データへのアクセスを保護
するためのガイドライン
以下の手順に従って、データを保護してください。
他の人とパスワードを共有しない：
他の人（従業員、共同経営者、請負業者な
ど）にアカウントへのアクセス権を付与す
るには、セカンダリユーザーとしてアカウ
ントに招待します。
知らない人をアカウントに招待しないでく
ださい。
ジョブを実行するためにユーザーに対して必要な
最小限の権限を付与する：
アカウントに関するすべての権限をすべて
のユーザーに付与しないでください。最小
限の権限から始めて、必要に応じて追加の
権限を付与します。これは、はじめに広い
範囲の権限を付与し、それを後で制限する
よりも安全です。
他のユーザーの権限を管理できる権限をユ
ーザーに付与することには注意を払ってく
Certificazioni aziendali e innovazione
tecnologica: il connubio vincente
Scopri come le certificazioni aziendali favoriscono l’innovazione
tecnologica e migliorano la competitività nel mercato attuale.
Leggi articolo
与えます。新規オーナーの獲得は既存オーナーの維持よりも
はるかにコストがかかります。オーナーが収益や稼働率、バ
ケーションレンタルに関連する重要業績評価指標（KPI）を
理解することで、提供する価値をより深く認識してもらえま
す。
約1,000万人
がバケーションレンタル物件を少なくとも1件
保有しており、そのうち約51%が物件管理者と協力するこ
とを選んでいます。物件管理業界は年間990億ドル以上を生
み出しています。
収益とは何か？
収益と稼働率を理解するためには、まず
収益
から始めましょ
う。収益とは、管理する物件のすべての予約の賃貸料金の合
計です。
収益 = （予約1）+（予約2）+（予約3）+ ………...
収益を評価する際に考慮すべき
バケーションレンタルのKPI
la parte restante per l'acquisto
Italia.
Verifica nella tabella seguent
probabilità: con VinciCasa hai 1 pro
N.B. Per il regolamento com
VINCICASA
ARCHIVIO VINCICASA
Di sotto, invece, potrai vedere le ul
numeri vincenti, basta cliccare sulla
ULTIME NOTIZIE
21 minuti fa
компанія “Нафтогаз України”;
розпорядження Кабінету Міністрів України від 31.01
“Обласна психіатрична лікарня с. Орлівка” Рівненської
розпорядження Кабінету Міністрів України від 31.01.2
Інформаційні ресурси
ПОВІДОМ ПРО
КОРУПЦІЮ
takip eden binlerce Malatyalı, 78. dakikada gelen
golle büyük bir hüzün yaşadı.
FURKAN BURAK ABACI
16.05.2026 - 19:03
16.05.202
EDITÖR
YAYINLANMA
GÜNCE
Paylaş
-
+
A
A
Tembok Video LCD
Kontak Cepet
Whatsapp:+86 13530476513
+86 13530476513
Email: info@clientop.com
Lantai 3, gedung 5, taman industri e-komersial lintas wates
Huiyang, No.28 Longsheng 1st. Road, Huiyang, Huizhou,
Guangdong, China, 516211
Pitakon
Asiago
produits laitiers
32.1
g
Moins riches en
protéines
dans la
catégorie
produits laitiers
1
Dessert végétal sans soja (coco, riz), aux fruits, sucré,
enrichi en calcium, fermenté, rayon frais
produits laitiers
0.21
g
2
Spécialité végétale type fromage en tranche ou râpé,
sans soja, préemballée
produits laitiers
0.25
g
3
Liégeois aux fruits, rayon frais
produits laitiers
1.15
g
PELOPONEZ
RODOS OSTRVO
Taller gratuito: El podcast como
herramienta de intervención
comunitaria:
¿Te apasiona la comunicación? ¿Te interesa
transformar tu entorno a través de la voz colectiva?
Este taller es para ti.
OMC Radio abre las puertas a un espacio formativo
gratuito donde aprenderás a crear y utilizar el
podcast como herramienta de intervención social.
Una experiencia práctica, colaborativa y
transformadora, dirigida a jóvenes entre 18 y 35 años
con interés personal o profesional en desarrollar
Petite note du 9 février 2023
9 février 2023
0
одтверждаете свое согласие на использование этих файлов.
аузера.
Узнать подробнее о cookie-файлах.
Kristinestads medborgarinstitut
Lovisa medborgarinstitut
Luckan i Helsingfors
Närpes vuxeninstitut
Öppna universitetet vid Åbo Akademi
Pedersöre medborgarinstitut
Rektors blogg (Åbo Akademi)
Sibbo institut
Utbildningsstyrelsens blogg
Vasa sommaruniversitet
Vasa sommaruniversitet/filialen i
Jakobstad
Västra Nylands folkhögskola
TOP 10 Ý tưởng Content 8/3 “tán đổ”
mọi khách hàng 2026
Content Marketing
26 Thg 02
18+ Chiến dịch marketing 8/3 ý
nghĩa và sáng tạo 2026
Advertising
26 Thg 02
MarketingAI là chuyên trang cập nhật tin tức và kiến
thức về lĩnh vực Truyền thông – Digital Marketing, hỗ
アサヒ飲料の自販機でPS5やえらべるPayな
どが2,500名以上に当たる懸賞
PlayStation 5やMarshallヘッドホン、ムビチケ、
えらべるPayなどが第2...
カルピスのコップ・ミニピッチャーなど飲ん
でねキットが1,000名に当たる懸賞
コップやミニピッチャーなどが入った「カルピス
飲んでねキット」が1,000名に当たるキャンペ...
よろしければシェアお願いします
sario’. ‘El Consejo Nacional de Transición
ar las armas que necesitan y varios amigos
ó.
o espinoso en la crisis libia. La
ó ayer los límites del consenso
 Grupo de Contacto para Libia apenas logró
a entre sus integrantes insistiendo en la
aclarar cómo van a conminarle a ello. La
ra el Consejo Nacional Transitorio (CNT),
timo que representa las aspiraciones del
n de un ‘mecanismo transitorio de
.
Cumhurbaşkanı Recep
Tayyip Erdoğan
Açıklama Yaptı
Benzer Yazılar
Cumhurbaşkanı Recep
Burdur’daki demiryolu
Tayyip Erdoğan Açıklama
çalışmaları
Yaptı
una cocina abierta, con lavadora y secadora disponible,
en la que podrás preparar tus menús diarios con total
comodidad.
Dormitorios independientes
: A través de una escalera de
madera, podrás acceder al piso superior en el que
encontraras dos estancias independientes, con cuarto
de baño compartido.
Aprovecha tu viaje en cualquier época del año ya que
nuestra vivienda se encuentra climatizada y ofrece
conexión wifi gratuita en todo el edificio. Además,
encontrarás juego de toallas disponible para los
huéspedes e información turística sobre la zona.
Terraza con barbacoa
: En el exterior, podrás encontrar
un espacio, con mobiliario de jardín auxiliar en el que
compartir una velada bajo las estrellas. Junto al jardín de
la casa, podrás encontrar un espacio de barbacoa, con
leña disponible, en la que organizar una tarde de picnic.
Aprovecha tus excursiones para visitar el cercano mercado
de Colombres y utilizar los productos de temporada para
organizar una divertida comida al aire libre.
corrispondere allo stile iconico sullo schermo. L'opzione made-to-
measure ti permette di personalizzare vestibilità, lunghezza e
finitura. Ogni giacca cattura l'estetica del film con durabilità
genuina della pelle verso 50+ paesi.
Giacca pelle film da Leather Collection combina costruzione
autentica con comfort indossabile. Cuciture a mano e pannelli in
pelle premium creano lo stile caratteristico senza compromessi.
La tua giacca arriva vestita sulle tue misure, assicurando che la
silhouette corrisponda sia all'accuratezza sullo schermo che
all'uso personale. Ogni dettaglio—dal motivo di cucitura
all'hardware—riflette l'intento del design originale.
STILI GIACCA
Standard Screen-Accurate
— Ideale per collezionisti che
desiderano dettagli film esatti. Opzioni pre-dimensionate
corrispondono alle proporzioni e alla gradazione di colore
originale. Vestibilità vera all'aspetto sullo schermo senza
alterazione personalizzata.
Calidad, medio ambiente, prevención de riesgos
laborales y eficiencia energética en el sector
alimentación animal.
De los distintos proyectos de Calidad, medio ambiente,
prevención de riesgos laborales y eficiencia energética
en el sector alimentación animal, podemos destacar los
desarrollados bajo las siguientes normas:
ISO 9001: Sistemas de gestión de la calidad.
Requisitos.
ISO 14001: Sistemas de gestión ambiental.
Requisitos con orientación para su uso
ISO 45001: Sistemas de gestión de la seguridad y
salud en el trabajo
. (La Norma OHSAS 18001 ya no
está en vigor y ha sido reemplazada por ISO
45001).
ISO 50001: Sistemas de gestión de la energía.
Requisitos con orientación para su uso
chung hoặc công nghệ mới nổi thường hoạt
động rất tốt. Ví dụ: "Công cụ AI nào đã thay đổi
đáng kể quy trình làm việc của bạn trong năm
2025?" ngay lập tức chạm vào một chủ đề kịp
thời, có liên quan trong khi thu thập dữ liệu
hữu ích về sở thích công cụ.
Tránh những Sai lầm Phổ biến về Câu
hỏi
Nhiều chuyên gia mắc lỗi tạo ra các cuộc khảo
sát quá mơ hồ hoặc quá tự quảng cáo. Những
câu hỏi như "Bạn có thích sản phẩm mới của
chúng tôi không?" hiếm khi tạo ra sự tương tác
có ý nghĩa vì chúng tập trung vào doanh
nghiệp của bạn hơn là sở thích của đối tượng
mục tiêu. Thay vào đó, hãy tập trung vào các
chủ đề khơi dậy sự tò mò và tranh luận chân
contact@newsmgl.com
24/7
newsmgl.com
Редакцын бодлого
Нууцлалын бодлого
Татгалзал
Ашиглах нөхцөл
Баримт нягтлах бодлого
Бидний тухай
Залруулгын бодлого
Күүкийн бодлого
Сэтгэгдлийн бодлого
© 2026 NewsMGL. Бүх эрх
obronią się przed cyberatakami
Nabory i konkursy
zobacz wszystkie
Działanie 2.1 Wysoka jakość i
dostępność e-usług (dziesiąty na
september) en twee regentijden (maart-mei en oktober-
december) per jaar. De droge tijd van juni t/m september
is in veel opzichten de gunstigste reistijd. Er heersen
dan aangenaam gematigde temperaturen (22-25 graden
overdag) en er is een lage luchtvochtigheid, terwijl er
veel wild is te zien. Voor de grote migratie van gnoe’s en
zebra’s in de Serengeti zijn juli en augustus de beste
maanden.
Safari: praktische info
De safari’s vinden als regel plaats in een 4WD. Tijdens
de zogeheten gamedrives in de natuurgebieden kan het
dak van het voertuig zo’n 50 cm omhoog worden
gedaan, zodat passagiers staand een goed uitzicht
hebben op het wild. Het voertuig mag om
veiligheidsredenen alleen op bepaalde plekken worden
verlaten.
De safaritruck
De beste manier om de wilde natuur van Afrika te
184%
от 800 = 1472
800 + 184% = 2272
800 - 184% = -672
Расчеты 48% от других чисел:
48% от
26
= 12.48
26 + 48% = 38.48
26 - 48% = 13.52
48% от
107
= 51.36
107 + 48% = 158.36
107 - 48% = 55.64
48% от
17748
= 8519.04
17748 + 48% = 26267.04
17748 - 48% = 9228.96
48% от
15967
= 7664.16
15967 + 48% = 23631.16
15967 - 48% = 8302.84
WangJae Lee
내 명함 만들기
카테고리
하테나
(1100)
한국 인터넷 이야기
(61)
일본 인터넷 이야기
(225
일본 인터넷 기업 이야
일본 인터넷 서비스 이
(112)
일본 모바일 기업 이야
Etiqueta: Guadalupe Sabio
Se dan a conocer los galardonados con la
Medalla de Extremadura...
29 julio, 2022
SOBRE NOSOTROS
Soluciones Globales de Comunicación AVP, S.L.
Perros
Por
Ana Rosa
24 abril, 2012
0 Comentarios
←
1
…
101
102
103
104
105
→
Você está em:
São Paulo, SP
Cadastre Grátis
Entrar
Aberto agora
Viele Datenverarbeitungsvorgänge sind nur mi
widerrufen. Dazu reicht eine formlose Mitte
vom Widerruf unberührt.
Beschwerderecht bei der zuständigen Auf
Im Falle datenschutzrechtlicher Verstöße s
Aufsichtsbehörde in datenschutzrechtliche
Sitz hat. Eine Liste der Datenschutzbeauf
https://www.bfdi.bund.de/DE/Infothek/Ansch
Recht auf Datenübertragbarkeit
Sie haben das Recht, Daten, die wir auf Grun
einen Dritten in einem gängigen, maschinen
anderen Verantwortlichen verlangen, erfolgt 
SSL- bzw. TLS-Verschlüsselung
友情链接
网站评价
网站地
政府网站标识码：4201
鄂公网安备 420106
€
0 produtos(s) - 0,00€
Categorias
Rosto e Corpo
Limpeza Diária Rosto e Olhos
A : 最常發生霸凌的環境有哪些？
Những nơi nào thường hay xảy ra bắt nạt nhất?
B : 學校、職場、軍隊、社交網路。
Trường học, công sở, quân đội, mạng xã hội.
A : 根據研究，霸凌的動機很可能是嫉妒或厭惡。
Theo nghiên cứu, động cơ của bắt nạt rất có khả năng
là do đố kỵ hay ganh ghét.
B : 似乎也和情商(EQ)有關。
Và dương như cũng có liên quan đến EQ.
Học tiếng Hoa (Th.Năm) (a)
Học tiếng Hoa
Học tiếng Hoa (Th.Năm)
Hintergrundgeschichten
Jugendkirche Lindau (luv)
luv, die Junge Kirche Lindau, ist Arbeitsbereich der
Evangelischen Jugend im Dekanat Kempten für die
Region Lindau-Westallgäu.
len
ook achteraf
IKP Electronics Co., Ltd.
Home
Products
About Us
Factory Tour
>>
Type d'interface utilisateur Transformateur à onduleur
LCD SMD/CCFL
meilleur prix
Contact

**The task:**
Beginning at the line containing "29 julio, 2022", output exactly each line up to and including the last line of the material above.

**Response to the task:**
29 julio, 2022
SOBRE NOSOTROS
Soluciones Globales de Comunicación AVP, S.L.
Perros
Por
Ana Rosa
24 abril, 2012
0 Comentarios
←
1
…
101
102
103
104
105
→
Você está em:
São Paulo, SP
Cadastre Grátis
Entrar
Aberto agora
Viele Datenverarbeitungsvorgänge sind nur mi
widerrufen. Dazu reicht eine formlose Mitte
vom Widerruf unberührt.
Beschwerderecht bei der zuständigen Auf
Im Falle datenschutzrechtlicher Verstöße s
Aufsichtsbehörde in datenschutzrechtliche
Sitz hat. Eine Liste der Datenschutzbeauf
https://www.bfdi.bund.de/DE/Infothek/Ansch
Recht auf Datenübertragbarkeit
Sie haben das Recht, Daten, die wir auf Grun
einen Dritten in einem gängigen, maschinen
anderen Verantwortlichen verlangen, erfolgt 
SSL- bzw. TLS-Verschlüsselung
友情链接
网站评价
网站地
政府网站标识码：4201
鄂公网安备 420106
€
0 produtos(s) - 0,00€
Categorias
Rosto e Corpo
Limpeza Diária Rosto e Olhos
A : 最常發生霸凌的環境有哪些？
Những nơi nào thường hay xảy ra bắt nạt nhất?
B : 學校、職場、軍隊、社交網路。
Trường học, công sở, quân đội, mạng xã hội.
A : 根據研究，霸凌的動機很可能是嫉妒或厭惡。
Theo nghiên cứu, động cơ của bắt nạt rất có khả năng
là do đố kỵ hay ganh ghét.
B : 似乎也和情商(EQ)有關。
Và dương như cũng có liên quan đến EQ.
Học tiếng Hoa (Th.Năm) (a)
Học tiếng Hoa
Học tiếng Hoa (Th.Năm)
Hintergrundgeschichten
Jugendkirche Lindau (luv)
luv, die Junge Kirche Lindau, ist Arbeitsbereich der
Evangelischen Jugend im Dekanat Kempten für die
Region Lindau-Westallgäu.
len
ook achteraf
IKP Electronics Co., Ltd.
Home
Products
About Us
Factory Tour
>>
Type d'interface utilisateur Transformateur à onduleur
LCD SMD/CCFL
meilleur prix
Contact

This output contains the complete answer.